* _What you need to do_: Reproduce each text line of the material below verbatim, leaving out the pictures.
▼▼▼
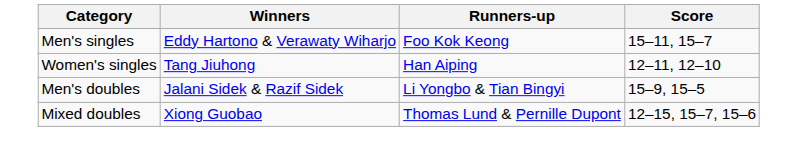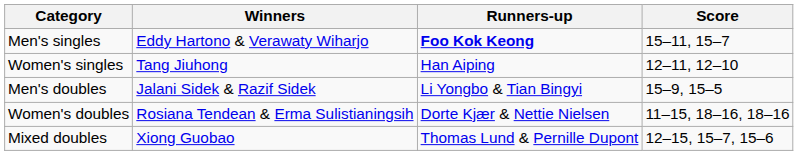Men's singles | Runners-up: normal -> bold
+ row: Women's doubles | Rosiana Tendean & Erma Sulistianingsih | Dorte Kjær & Nettie Nielsen | 11–15, 18–16, 18–16
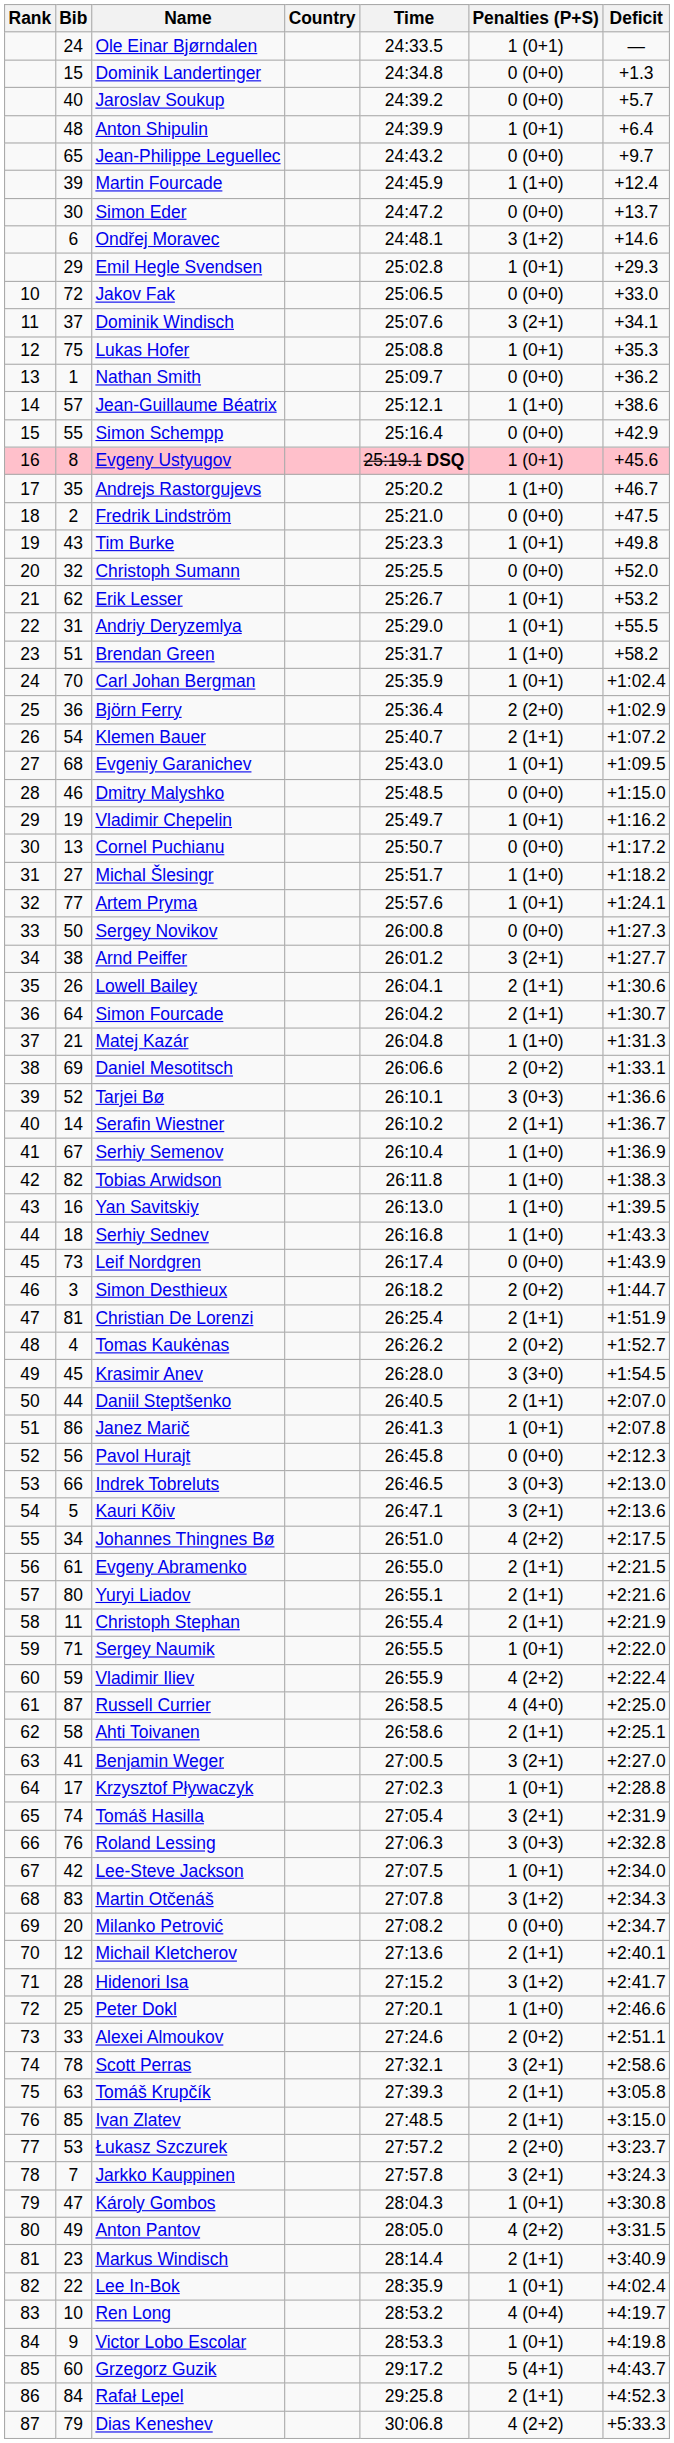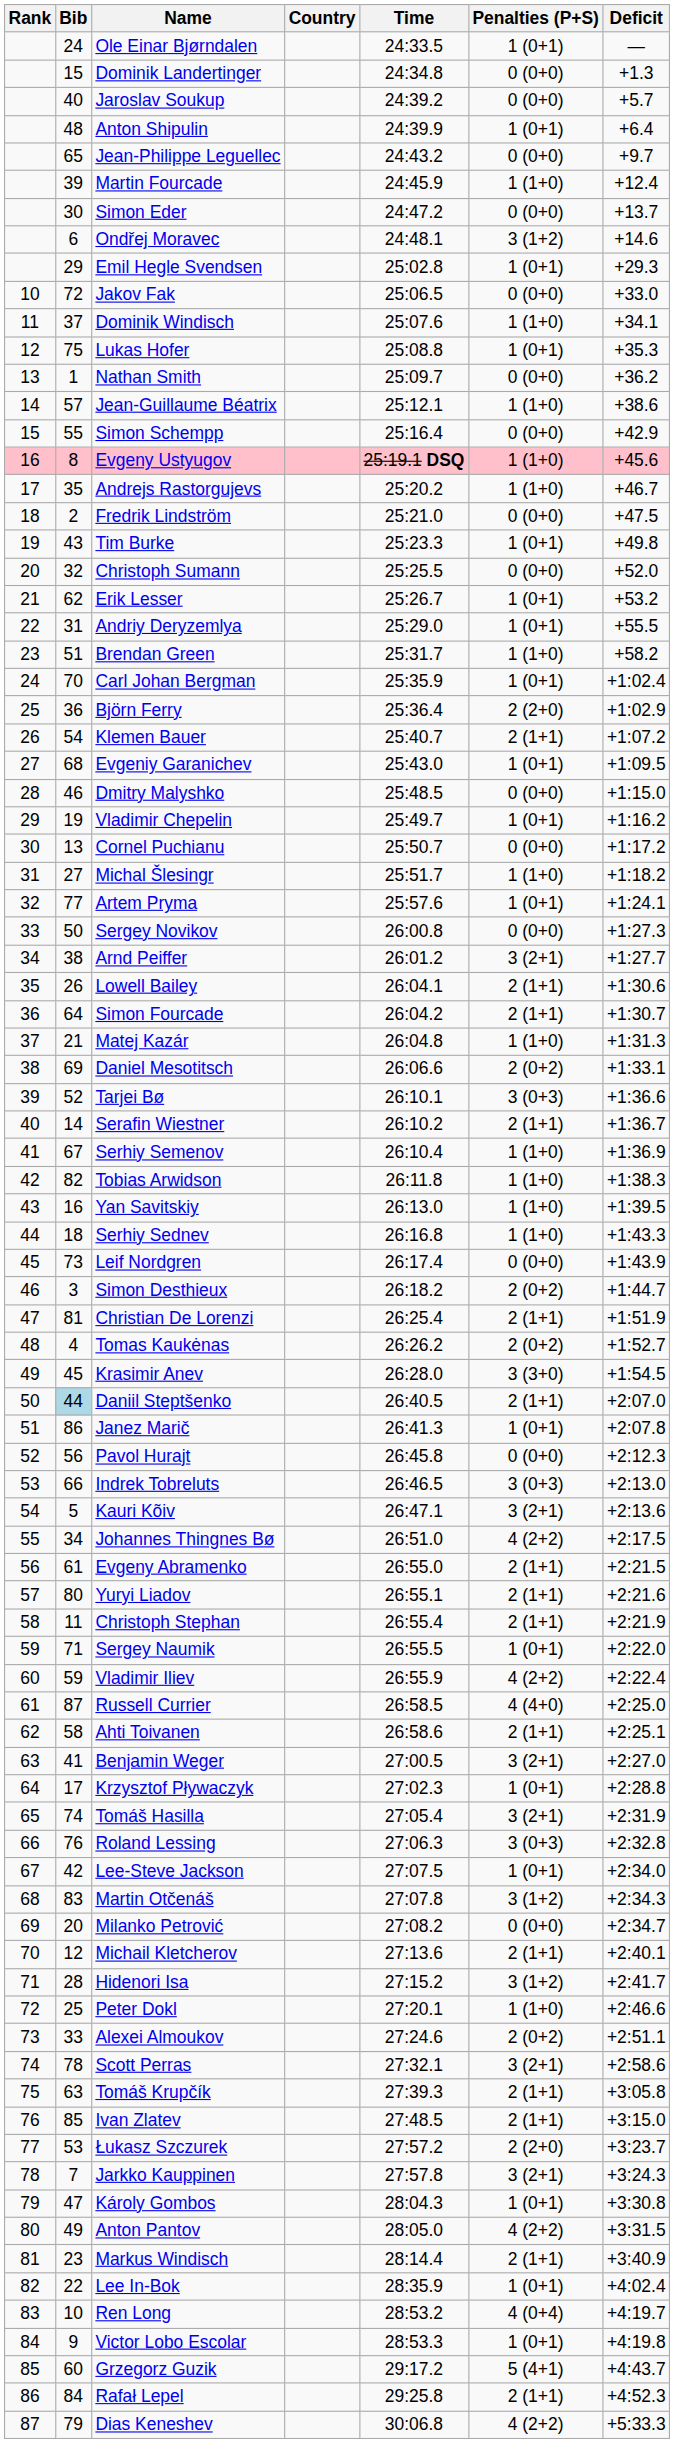Dominik Windisch | Penalties (P+S): 3 (2+1) -> 1 (1+0)
Evgeny Ustyugov | Penalties (P+S): 1 (0+1) -> 1 (1+0)
Daniil Steptšenko | Bib: no background -> lightblue background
▲▲▲
* _Expected output_:
Men's singles | Runners-up: normal -> bold
+ row: Women's doubles | Rosiana Tendean & Erma Sulistianingsih | Dorte Kjær & Nettie Nielsen | 11–15, 18–16, 18–16
Dominik Windisch | Penalties (P+S): 3 (2+1) -> 1 (1+0)
Evgeny Ustyugov | Penalties (P+S): 1 (0+1) -> 1 (1+0)
Daniil Steptšenko | Bib: no background -> lightblue background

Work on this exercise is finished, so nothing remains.